RACINE POWER HACKSAW - tools - by owner - sale
					

RACINE POWER HACKSAW..BELONGED TO LOS ANGELES SCHOOL DISTRICT..i PICKED IT UP AT AN AUCTION RECENTLY BUT GETTING IT HOME I RELIZED IT WAS 3 PHASE AND CANT USE IT..IT APPEARS COMPLETE EXCEPT FOR THE...



					orangecounty.craigslist.org


----------



## projectnut (Oct 22, 2020)

This is an almost exact duplicate of my Racine 66W2 machine.  They are excellent saws, but one drawback is commercial parts availability.  They are simple enough that almost any part can be fabricated, if an example is available to copy.  On the other hand if parts are missing they could be difficult to find or fabricate.

If anyone is interested I would suggest making an offer considerably lower than the seller is asking.  I purchased mine in working order (needed a good cleaning) with all the parts, accessories, and a few blades included for about 1/3 the asking price of this machine.  Mine was wired for 440 3 phase so I had to change out the heaters and starter coils for 220 volt ones.  I also had to add a static converter.  The additional cost for Allen Bradley heaters, coils, and a converter was less than $100.00


----------



## Papa Charlie (Oct 22, 2020)

projectnut said:


> This is an almost exact duplicate of my Racine 66W2 machine.  They are excellent saws, but one drawback is commercial parts availability.  They are simple enough that almost any part can be fabricated, if an example is available to copy.  On the other hand if parts are missing they could be difficult to find or fabricate.
> 
> If anyone is interested I would suggest making an offer considerably lower than the seller is asking.  I purchased mine in working order (needed a good cleaning) with all the parts, accessories, and a few blades included for about 1/3 the asking price of this machine.  Mine was wired for 440 3 phase so I had to change out the heaters and starter coils for 220 volt ones.  I also had to add a static converter.  The additional cost for Allen Bradley heaters, coils, and a converter was less than $100.00



The price you paid and the price this seller is asking, sadly is the reality of pricing difference from the East and West. I never ceases to amaze me how much people ask for tools, for that matter anything here on the West Coast. They love to use the term "Vintage" or "Collectable" to justify their asking price.

I would love to find a reasonably priced Racine. But POS's go for about this price with parts missing.

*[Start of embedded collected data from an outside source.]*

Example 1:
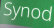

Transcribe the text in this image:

Synod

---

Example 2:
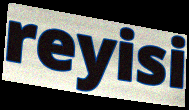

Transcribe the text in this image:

reyisi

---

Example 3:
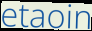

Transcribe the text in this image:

etaoin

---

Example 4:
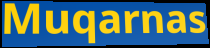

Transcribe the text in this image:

Muqarnas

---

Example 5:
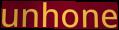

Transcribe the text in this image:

unhoneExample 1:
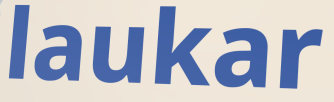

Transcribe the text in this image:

laukar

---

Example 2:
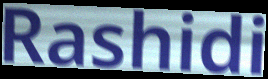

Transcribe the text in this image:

Rashidi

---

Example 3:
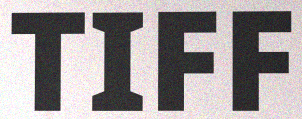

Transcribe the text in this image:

TIFF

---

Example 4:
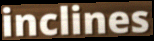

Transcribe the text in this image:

inclines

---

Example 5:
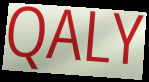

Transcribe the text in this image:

QALY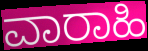
ವಾರಾಹಿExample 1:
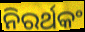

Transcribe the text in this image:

ନିରର୍ଥକଂ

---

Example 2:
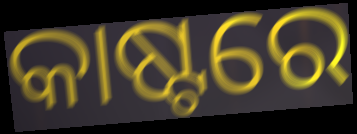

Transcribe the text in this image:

କାଷ୍ଟରେ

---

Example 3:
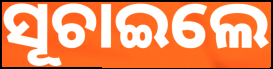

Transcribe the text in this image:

ସୂଚାଇଲେ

Or they are several states over and the cost of shipping nearly doubles the price.


----------



## projectnut (Oct 22, 2020)

I would have a hard time even considering the asking prices of most machinery I now see advertised on the west coast.  I know what most of it cost new, what the years have done to it, and what it takes to put them into good running condition.  In the case of my Racine saw when I first saw it, it was a filthy mess.  Before I even opened my mouth the seller said "don't be afraid of the asking price,  I just wanted to weed out the scrappers".  You can have it for $200.00 if you're interested".  

I asked to inspect it and he was agreeable.  After a quick look over I offered a few dollars less.  He agreed and said he would remove the oil, coolant, and load it in my truck for my offering price.  We made the deal he cleaned it, loaded it, and I was on my way.   It took another couple weeks to completely disassemble the machine, clean it thoroughly, reassemble it and install the phase converter and electrical parts.   I've had it up and running in the shop for about 5 years now.  

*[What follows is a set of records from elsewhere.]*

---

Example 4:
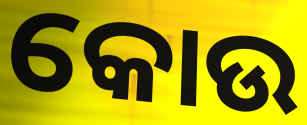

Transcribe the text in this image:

କୋଉ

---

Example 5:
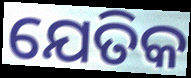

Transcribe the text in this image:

ଯେତିକ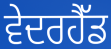
ਵੇਦਰਹੈੱਡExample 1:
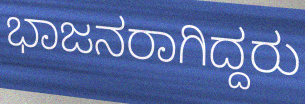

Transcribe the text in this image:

ಭಾಜನರಾಗಿದ್ದರು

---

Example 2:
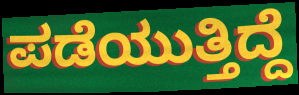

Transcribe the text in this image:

ಪಡೆಯುತ್ತಿದ್ದೆ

As for the market in your area, it has certainly changed over the years.  I was working in the LA  area in the late 1980's and through the 90's.  At that time many of the aircraft factories were either shutting down or consolidating.  I could buy tooling and tools at a fraction of what they cost in the Midwest.  Every trip out I spent my free time browsing used equipment dealers and buying things for pennies on the dollar.  Often times I would ship packages back home on company trucks or with shipping companies.  The cost of both the tools and shipping at that time was so reasonable I often waited until I got back to the West Coast to buy things I was interested in. 

One thing that still sticks in my memory is the cost of HSS lathe tooling.   In the late 80's HSS tooling started falling out of favor.  Carbide was somehow seen as the new go to, and savior of the turning world.  I was buying new 1/4", 5/16", 3/8", and 1/2" tooling by the box at $0.25 per unit.  Depending on the size of the tooling there were 50 to 70 units per box.  Some dealers were offering 2 for one in full box quantities.  I bought all I could carry for our shop at work and several boxes for my personal use.

My how times have changed.


----------